Munster can’t afford Dip in form

NEC Harlequins have turned to veteran Tony Diprose to lead their challenge against Munster at Twickenham tomorrow (1pm).

And coach Mark Evans predicted the game could be one of the Heineken Cup classics as he handed Diprose the captaincy, taking over from Luke Sherriff, who was in charge for the club's ill-fated encounter with Castres last weekend.

Quins have not made as many changes as expected by Munster coach Alan Gaffney, who predicted up to eight alterations from the team beaten in France.

Instead, there are only three alterations, although there is a positional switch as well.

Ugo Monye has recovered from a hand injury and starts on the left wing, and his availability means that Irishman Simon Keogh moves to the right wing.

In the back row, Nick Easter and Diprose take over from Maama Molitika and Kai Horstmann on the blindside flank and at number eight respectively.

Andre Vos misses out due to an ankle injury, so Sherriff continues on the openside flank but relinquishes the captaincy to 33-year-old Diprose, capped ten times by England.

On the bench, James Hayter returns following a groin injury and replaces Cameron Dott, while there is also a place for Roy Winters, who missed the game against Castres.

Apart from Vos and Harder, Will Greenwood (shoulder), Mike Worsley (back), Tani Fuga (knee), Maurice Fitz Gerald (back), Jim Evans (shoulder) and Adrian Jarvis (illness) were unavailable for selection.
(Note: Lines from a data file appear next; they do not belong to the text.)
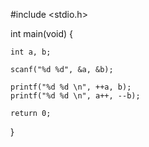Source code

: #include <stdio.h>

int main(void) {

	int a, b;

	scanf("%d %d", &a, &b);

	printf("%d %d \n", ++a, b);
	printf("%d %d \n", a++, --b);

	return 0;
 
 }
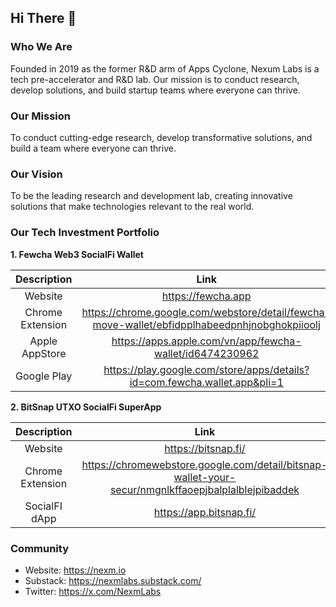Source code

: ## Hi There 👋

### Who We Are
Founded in 2019 as the former R&D arm of Apps Cyclone, Nexum Labs is a tech pre-accelerator and R&D lab. Our mission is to conduct research, develop solutions, and build startup teams where everyone can thrive.

### Our Mission
To conduct cutting-edge research, develop transformative solutions, and build a team where everyone can thrive.

### Our Vision
To be the leading research and development lab, creating innovative solutions that make technologies relevant to the real world.


### Our Tech Investment Portfolio


<b>1. Fewcha Web3 SocialFi Wallet </b>

| Description | Link    | 
| :---:   | :---: | 
| Website | https://fewcha.app   | 
| Chrome Extension   | https://chrome.google.com/webstore/detail/fewcha-move-wallet/ebfidpplhabeedpnhjnobghokpiioolj | 
| Apple AppStore   | https://apps.apple.com/vn/app/fewcha-wallet/id6474230962 | 
| Google Play   | https://play.google.com/store/apps/details?id=com.fewcha.wallet.app&pli=1 | 

<b>2. BitSnap UTXO SocialFi SuperApp </b>

| Description | Link    |
| :---:   | :---: |
| Website | https://bitsnap.fi/   |
| Chrome Extension | https://chromewebstore.google.com/detail/bitsnap-wallet-your-secur/nmgnlkffaoepjbalplalblejpibaddek   |
| SocialFI dApp | https://app.bitsnap.fi/   |


### Community
- Website: https://nexm.io
- Substack: https://nexmlabs.substack.com/
- Twitter: https://x.com/NexmLabs
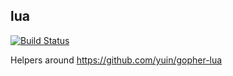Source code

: lua
---------

[![Build Status](https://travis-ci.org/corpix/lua.svg?branch=master)](https://travis-ci.org/corpix/lua)

Helpers around https://github.com/yuin/gopher-lua
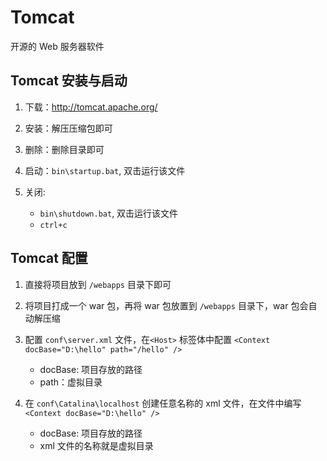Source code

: # Tomcat

开源的 Web 服务器软件

## Tomcat 安装与启动

1. 下载：<http://tomcat.apache.org/>

2. 安装：解压压缩包即可

3. 删除：删除目录即可

4. 启动：`bin\startup.bat`, 双击运行该文件

5. 关闭:
    + `bin\shutdown.bat`, 双击运行该文件
    + `ctrl+c`

## Tomcat 配置

1. 直接将项目放到 `/webapps` 目录下即可

2. 将项目打成一个 war 包，再将 war 包放置到 `/webapps` 目录下，war 包会自动解压缩

3. 配置 `conf\server.xml` 文件，在`<Host>` 标签体中配置 `<Context docBase="D:\hello" path="/hello" />`
    + docBase: 项目存放的路径
    + path：虚拟目录

4. 在 `conf\Catalina\localhost` 创建任意名称的 xml 文件，在文件中编写 `<Context docBase="D:\hello" />`
    + docBase: 项目存放的路径
    + xml 文件的名称就是虚拟目录
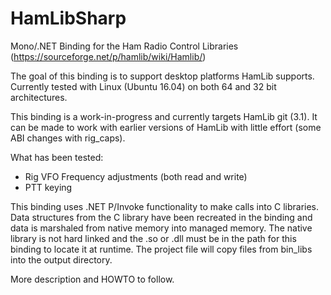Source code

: # HamLibSharp
Mono/.NET Binding for the Ham Radio Control Libraries (https://sourceforge.net/p/hamlib/wiki/Hamlib/)

The goal of this binding is to support desktop platforms HamLib supports. Currently tested with Linux (Ubuntu 16.04) on both 64 and 32 bit architectures.

This binding is a work-in-progress and currently targets HamLib git (3.1). It can be made to work with earlier versions of HamLib with little effort (some ABI changes with rig_caps).

What has been tested:
* Rig VFO Frequency adjustments (both read and write)
* PTT keying

This binding uses .NET P/Invoke functionality to make calls into C libraries. Data structures from the C library have been recreated in the binding and data is marshaled from native memory into managed memory. The native library is not hard linked and the .so or .dll must be in the path for this binding to locate it at runtime. The project file will copy files from bin_libs into the output directory.

More description and HOWTO to follow.
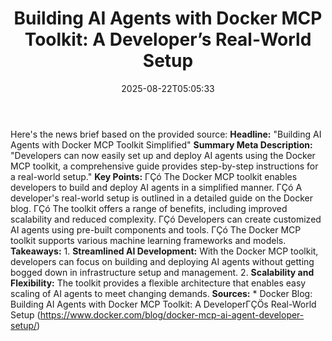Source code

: ﻿---
title: "Building AI Agents with Docker MCP Toolkit: A Developer’s Real-World Setup"
date: "2025-08-22T05:05:33"
category: "Markets"
summary: ""
slug: "building ai agents with docker mcp toolkit a developers real"
source_urls:
  - "https://www.docker.com/blog/docker-mcp-ai-agent-developer-setup/"
seo:
  title: "Building AI Agents with Docker MCP Toolkit: A Developer’s Real-World Setup | Hash n Hedge"
  description: ""
  keywords: ["news", "markets", "brief"]
---
Here's the news brief based on the provided source:  **Headline:** "Building AI Agents with Docker MCP Toolkit Simplified"  **Summary Meta Description:** "Developers can now easily set up and deploy AI agents using the Docker MCP toolkit, a comprehensive guide provides step-by-step instructions for a real-world setup."  **Key Points:**  ΓÇó The Docker MCP toolkit enables developers to build and deploy AI agents in a simplified manner. ΓÇó A developer's real-world setup is outlined in a detailed guide on the Docker blog. ΓÇó The toolkit offers a range of benefits, including improved scalability and reduced complexity. ΓÇó Developers can create customized AI agents using pre-built components and tools. ΓÇó The Docker MCP toolkit supports various machine learning frameworks and models.  **Takeaways:**  1. **Streamlined AI Development:** With the Docker MCP toolkit, developers can focus on building and deploying AI agents without getting bogged down in infrastructure setup and management. 2. **Scalability and Flexibility:** The toolkit provides a flexible architecture that enables easy scaling of AI agents to meet changing demands.  **Sources:** * Docker Blog: Building AI Agents with Docker MCP Toolkit: A DeveloperΓÇÖs Real-World Setup (https://www.docker.com/blog/docker-mcp-ai-agent-developer-setup/) 
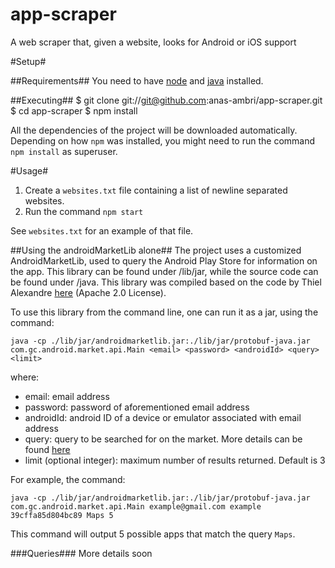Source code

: app-scraper
===========

A web scraper that, given a website, looks for Android or iOS support

#Setup#

##Requirements##
You need to have [node](http://nodejs.org) and [java](http://www.java.com/en/download/index.jsp) installed.

##Executing##
	$ git clone git://git@github.com:anas-ambri/app-scraper.git
	$ cd app-scraper
	$ npm install

All the dependencies of the project will be downloaded automatically. Depending on how `npm` was installed, you might need to run the command `npm install` as superuser.

#Usage#
1. Create a `websites.txt` file containing a list of newline separated websites.
2. Run the command `npm start`

See `websites.txt` for an example of that file.

##Using the androidMarketLib alone##
The project uses a customized AndroidMarketLib, used to query the Android Play Store for information on the app. This library can be found under /lib/jar, while the source code can be found under /java.
This library was compiled based on the code by Thiel Alexandre [here](http://code.google.com/p/android-market-api/) (Apache 2.0 License).

To use this library from the command line, one can run it as a jar, using the command:

    java -cp ./lib/jar/androidmarketlib.jar:./lib/jar/protobuf-java.jar com.gc.android.market.api.Main <email> <password> <androidId> <query> <limit>

where:

- email: email address
- password: password of aforementioned email address
- androidId: android ID of a device or emulator associated with email address
- query: query to be searched for on the market. More details can be found [here](https://github.com/anas-ambri/app-scraper#queries)
- limit (optional integer): maximum number of results returned. Default is 3

For example, the command: 

    java -cp ./lib/jar/androidmarketlib.jar:./lib/jar/protobuf-java.jar com.gc.android.market.api.Main example@gmail.com example 39cffa85d804bc89 Maps 5

This command will output 5 possible apps that match the query `Maps`.

###Queries###
More details soon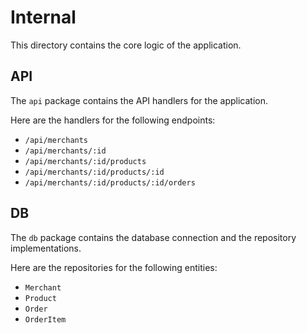 # Internal

This directory contains the core logic of the application.

## API

The `api` package contains the API handlers for the application.

Here are the handlers for the following endpoints:

- `/api/merchants`
- `/api/merchants/:id`
- `/api/merchants/:id/products`
- `/api/merchants/:id/products/:id`
- `/api/merchants/:id/products/:id/orders`

## DB

The `db` package contains the database connection and the repository implementations.

Here are the repositories for the following entities:

- `Merchant`
- `Product`
- `Order`
- `OrderItem`
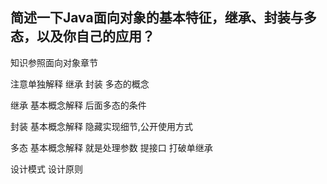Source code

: ## 简述一下Java面向对象的基本特征，继承、封装与多态，以及你自己的应用？

知识参照面向对象章节

注意单独解释 继承 封装 多态的概念

继承 基本概念解释 后面多态的条件

封装 基本概念解释 隐藏实现细节,公开使用方式 

多态 基本概念解释 就是处理参数 提接口 打破单继承 

设计模式 设计原则

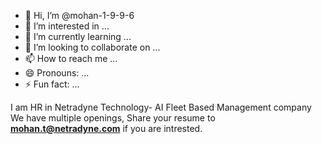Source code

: - 👋 Hi, I’m @mohan-1-9-9-6
- 👀 I’m interested in ...
- 🌱 I’m currently learning ...
- 💞️ I’m looking to collaborate on ...
- 📫 How to reach me ...
- 😄 Pronouns: ...
- ⚡ Fun fact: ...

<!---
mohan-1-9-9-6/mohan-1-9-9-6 is a ✨ special ✨ repository because its `README.md` (this file) appears on your GitHub profile.
You can click the Preview link to take a look at your changes.
--->
I am HR in Netradyne Technology- AI Fleet Based Management company
We have multiple openings, Share your resume to **mohan.t@netradyne.com** if you are intrested.
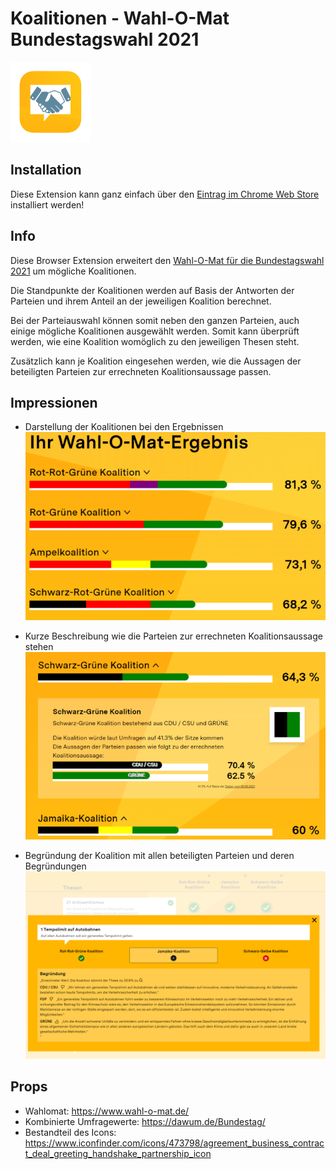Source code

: # Koalitionen - Wahl-O-Mat Bundestagswahl 2021

![logo]

## Installation
Diese Extension kann ganz einfach über den [Eintrag im Chrome Web Store][cws-entry] installiert werden!

## Info

Diese Browser Extension erweitert den [Wahl-O-Mat für die Bundestagswahl 2021][wahlomat-btw-2021] um mögliche Koalitionen.

Die Standpunkte der Koalitionen werden auf Basis der Antworten der Parteien und ihrem Anteil an der jeweiligen Koalition berechnet.

Bei der Parteiauswahl können somit neben den ganzen Parteien, auch einige mögliche Koalitionen ausgewählt werden. Somit kann überprüft werden, wie eine Koalition womöglich zu den jeweiligen Thesen steht.

Zusätzlich kann je Koalition eingesehen werden, wie die Aussagen der beteiligten Parteien zur errechneten Koalitionsaussage passen.

## Impressionen

* Darstellung der Koalitionen bei den Ergebnissen
  ![screenshot1]

* Kurze Beschreibung wie die Parteien zur errechneten Koalitionsaussage stehen
  ![screenshot2]

* Begründung der Koalition mit allen beteiligten Parteien und deren Begründungen
  ![screenshot3]

## Props

* Wahlomat: https://www.wahl-o-mat.de/
* Kombinierte Umfragewerte: https://dawum.de/Bundestag/
* Bestandteil des Icons: https://www.iconfinder.com/icons/473798/agreement_business_contract_deal_greeting_handshake_partnership_icon


[wahlomat-btw-2021]: https://www.wahl-o-mat.de/bundestagswahl2021/app/main_app.html

[cws-entry]: https://chrome.google.com/webstore/detail/idpneemecipcgckilolelgdphmppjmmf

[logo]: extension/icon_128.png
[screenshot1]: images/screenshot_1.png
[screenshot2]: images/screenshot_2.png
[screenshot3]: images/screenshot_3.png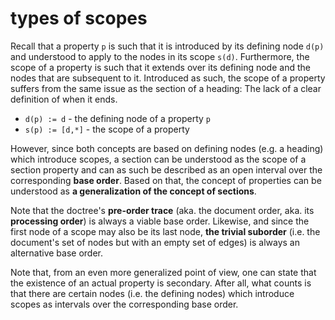 
# types of scopes

Recall that a property `p` is such that it is introduced by its defining node
`d(p)` and understood to apply to the nodes in its scope `s(d)`. Furthermore,
the scope of a property is such that it extends over its defining node and the
nodes that are subsequent to it. Introduced as such, the scope of a property
suffers from the same issue as the section of a heading: The lack of a clear
definition of when it ends.

* `d(p) := d` - the defining node of a property `p`
* `s(p) := [d,*]` - the scope of a property

However, since both concepts are based on defining nodes (e.g. a heading)
which introduce scopes, a section can be understood as the scope of a section
property and can as such be described as an open interval over the corresponding
**base order**. Based on that, the concept of properties can be understood as
**a generalization of the concept of sections**.

Note that the doctree's **pre-order trace** (aka. the document order, aka.
its **processing order**) is always a viable base order. Likewise, and since
the first node of a scope may also be its last node, **the trivial suborder**
(i.e. the document's set of nodes but with an empty set of edges) is always
an alternative base order.

Note that, from an even more generalized point of view, one can state that the
existence of an actual property is secondary. After all, what counts is that
there are certain nodes (i.e. the defining nodes) which introduce scopes as
intervals over the corresponding base order.
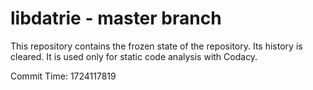 # libdatrie - master branch

This repository contains the frozen state of the repository.
Its history is cleared. It is used only for static code
analysis with Codacy.

Commit Time: 1724117819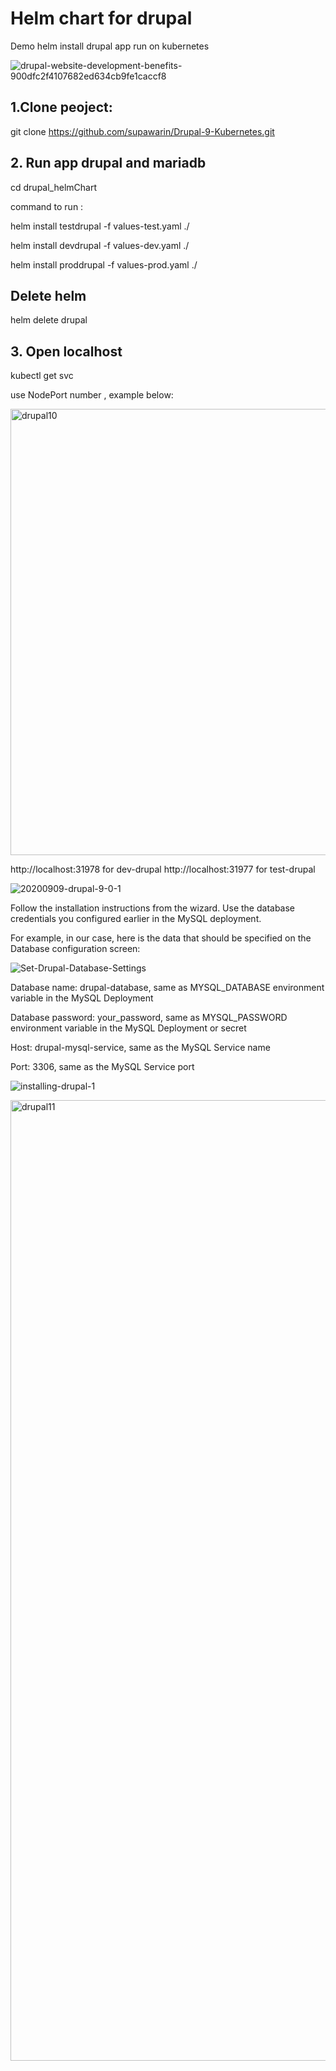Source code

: # Helm chart for drupal
Demo helm install drupal app run on kubernetes

![drupal-website-development-benefits-900dfc2f4107682ed634cb9fe1caccf8](https://user-images.githubusercontent.com/83863431/188821997-6f73d820-1311-4add-99c3-aff43c323e23.jpeg)

## 1.Clone peoject:

  git clone https://github.com/supawarin/Drupal-9-Kubernetes.git

## 2. Run app drupal and mariadb 

cd drupal_helmChart

command to run  :

  helm install testdrupal -f values-test.yaml ./ 


  helm install devdrupal -f values-dev.yaml ./ 


  helm install proddrupal -f values-prod.yaml ./ 


## Delete helm

  helm delete drupal           

## 3. Open localhost 

  kubectl get svc
  
use NodePort number , example below:

  <img width="714" alt="drupal10" src="https://user-images.githubusercontent.com/83863431/188840783-9eda466f-188c-4f8c-b0d9-0fc8b9c91627.png">

http://localhost:31978   for dev-drupal
http://localhost:31977   for test-drupal

  ![20200909-drupal-9-0-1](https://user-images.githubusercontent.com/83863431/188577221-1e91f747-9df3-44e5-ae52-fb056b0fcfc2.jpeg)
  
Follow the installation instructions from the wizard. Use the database credentials you configured earlier in the MySQL deployment.

For example, in our case, here is the data that should be specified on the Database configuration screen:

  ![Set-Drupal-Database-Settings](https://user-images.githubusercontent.com/83863431/188577312-bcd799e4-13b4-4062-8f7d-129b5940d1d7.jpeg)


Database name: drupal-database, same as MYSQL_DATABASE environment variable in the MySQL Deployment 

Database password: your_password, same as MYSQL_PASSWORD environment variable in the MySQL Deployment or secret

Host: drupal-mysql-service, same as the MySQL Service name

Port: 3306, same as the MySQL Service port


  ![installing-drupal-1](https://user-images.githubusercontent.com/83863431/188577379-47fdfd9a-39ab-46d5-a855-da931242b5dc.png)
  
  <img width="1537" alt="drupal11" src="https://user-images.githubusercontent.com/83863431/188841488-f0e552b8-ef30-4732-934f-efe66a58729c.png">

  
  
  
  
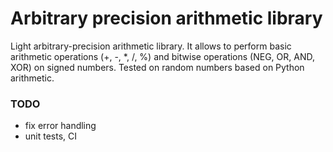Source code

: # Arbitrary precision arithmetic library

Light arbitrary-precision arithmetic library. It allows to perform basic arithmetic operations (+, -, *, /, %) and bitwise operations (NEG, OR, AND, XOR) on signed numbers. Tested on random numbers based on Python arithmetic.

### TODO
- fix error handling
- unit tests, CI
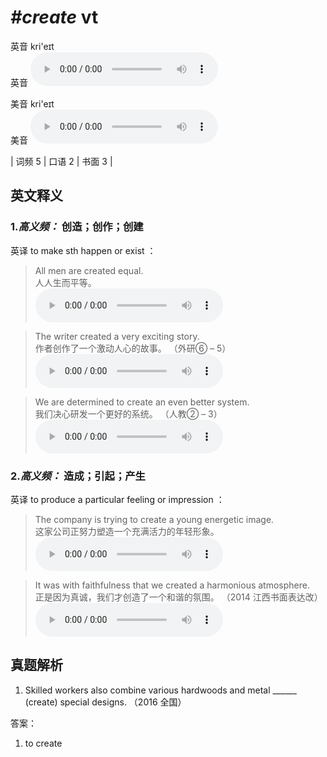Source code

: # ***\#create*** vt
英音 kri'eɪt  
英音
<audio src="./media/create-B.aac" controls="controls"></audio>

美音 kri'eɪt  
美音
<audio src="./media/create.aac" controls="controls"></audio>



| 词频 5 | 口语 2 | 书面 3 |  

英文释义
---
### 1.*高义频：* **创造；创作；创建**  
英译 to make sth happen or exist ：

 > All men are created equal.  
 > 人人生而平等。    
<audio src="./media/create-1.aac" controls="controls"></audio>

 > The writer created a very exciting story.  
 > 作者创作了一个激动人心的故事。  （外研⑥ – 5）  
<audio src="./media/create-2.aac" controls="controls"></audio>

 > We are determined to create an even better system.  
 > 我们决心研发一个更好的系统。  （人教② – 3）  
<audio src="./media/create-3.aac" controls="controls"></audio>

### 2.*高义频：* **造成；引起；产生**  
英译 to produce a particular feeling or impression ：

 > The company is trying to create a young energetic image.  
 > 这家公司正努力塑造一个充满活力的年轻形象。    
<audio src="./media/create-4.aac" controls="controls"></audio>

 > It was with faithfulness that we created a harmonious atmosphere.  
 > 正是因为真诚，我们才创造了一个和谐的氛围。  （2014 江西书面表达改）  
<audio src="./media/create-It was with faithfulness.aac" controls="controls"></audio>


真题解析
---
1. Skilled workers also combine various hardwoods and metal ______ (create) special designs.  （2016 全国）  

答案：
1. to create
In addition, both Simon Maling and Geo Cronje are not registered for the Heineken Cup.

Evans pointed out it was the best available side in difficult circumstances but promised Munster a determined challenge.

For his part, Munster's Peter Stringer, who made his debut six years and three months ago, says his ambition win a Heineken Cup medal remains undiluted despite the pain of losing in two finals and two semi-finals.

Stringer was pleased to win the Man of the Match award against Ospreys, although he thought other candidates might have pipped him for the honour on the night.

"I didn't expect it.

"I'm always my own worst critic and I thought I took some wrong options in that game. Still, I haven't had many Man of the Match awards, so I was prepared to take it!"

But records and awards will be far from Stringer's thoughts at Twickenham for the return fixture with Harlequins. Part of the last week was spent analysing the Ospreys game and the other part geared towards new opponents and another type of challenge.

"Obviously we had a good look at the way we played in Limerick," said Stringer. "We had a hard look in some ways because we know we didn't perform for the 80 minutes."

There was a note of frustration in his voice as he explained: "Sometimes we do this, allow the opposition in for a soft score early on, and then, because we know we can step up another gear, we tend to get scores. But after getting on top we sometimes sit back and wait for things to happen.

"It was looking good early in the second-half but we didn't do enough on the day to take the game to a different level and put the opposition away. That was annoying and it's hard to pinpoint why that happened."

While Munster's defence was praised by all concerned, and Stringer was happy on that score, the scrum-half does not want a repeat of having to take Harlequins on without possession of the ball.

"They're the type of team that will attack us from any position on the pitch, they will try to score tries from anywhere even as far back as their own goal line so we have to be much more clever in our approach to this game.

"Obviously we are capable of winning primary phase possession and that's not a worry. What we must do is significantly improve our ball retention and make sure our kicking game is perfect.

"Harlequins will relish the fact that they have an opportunity to do to us what we did to them in Thomond Park a few months ago."

Stringer describes that first game in Limerick as "really tough."

"It wasn't just that we struggled with the score, it was a difficult match and they certainly took the game to us. Maybe we were a bit surprised by that at the time but there will be no surprise if it happens this weekend."

Neither is he, or his team-mates, lulled into any sense of false security after Harlequins' demise in Castres last week.

"We all know the damage French sides can do when they play at home. We have suffered ourselves over the years. Sure, it was a big score and people will say that our job should be easier as a result.

"I don't think that will be the case. There will be changes and this will be a very different Harlequins team with on a new mission.

"They're playing for pride at this stage but it's a big day for them to play in Twickenham and they will want to bow out of the tournament with a victory.

"We saw the last time that they were a very capable side despite the fact that they were coming off the back of a run of defeats.

"They proved they can bounce back and they did make life very difficult for us."

If, however, Harlequins believe their fans will be in the majority, Stringer believes they could be in for a shock.

"I have no doubt that there will be thousands of Irish supporters cheering for us at Twickenham.

"I just know they will come out in force because they will want to see an Irish team win there.

"We don't get opportunities to win there that often. When we do, it's always a very special occasion"

HARLEQUINS: G. Duffy, S. Keogh, D. James, M. Deane, U. Monye, A. Dunne, S. So'oialo, C. Jones, A. Tiatia, J. Dawson, K. Rudzki, S. Miall, N. Easter, T. Diprose (captain), L. Sherriff.

Replacements: J. Hayter, T. Muggridge, R. Winters, M. Molitika, A. Reay, J. Staunton, T. Williams.